#### MATERIAL FOR THIS EXERCISE:
------------------------------------
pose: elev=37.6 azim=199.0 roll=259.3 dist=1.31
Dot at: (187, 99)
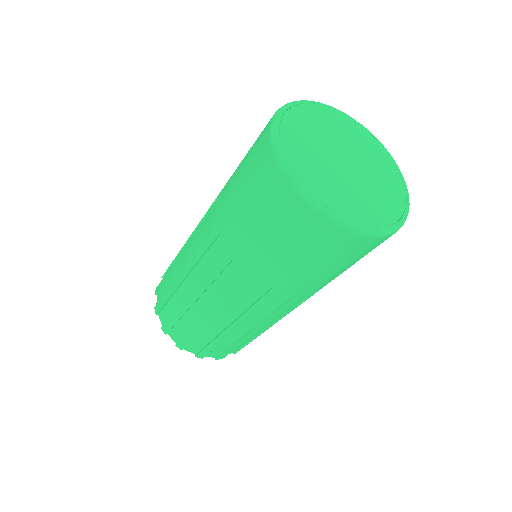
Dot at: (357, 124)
------------------------------------
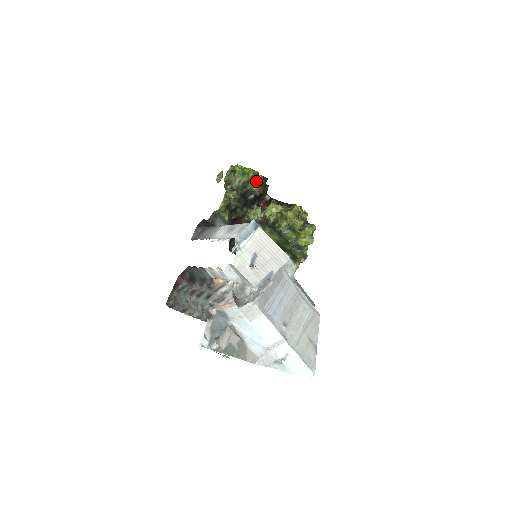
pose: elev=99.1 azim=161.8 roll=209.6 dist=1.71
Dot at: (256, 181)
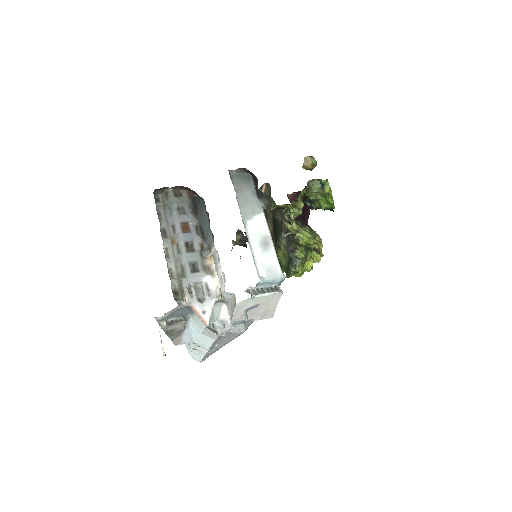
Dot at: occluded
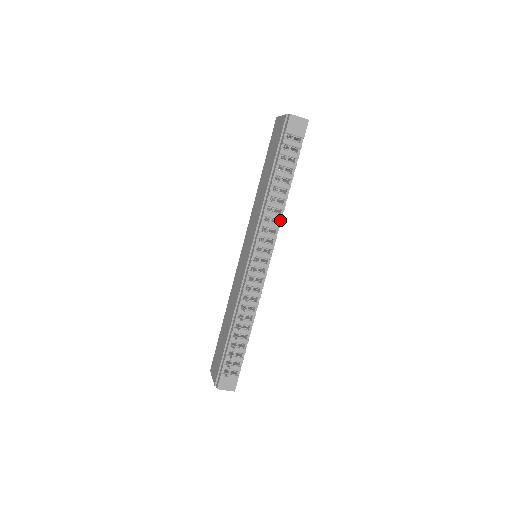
------------------------------------
In the listing above, switch "dist" to "distance" in the stretch from the line containing "pose: elev=99.1 azim=161.8" through the line containing "Dot at: occluded". Give only those lines, otherwise unchanged and without the pictures.

#### RESPONSE BELOW:
pose: elev=99.1 azim=161.8 roll=209.6 distance=1.71
Dot at: (256, 181)
Dot at: occluded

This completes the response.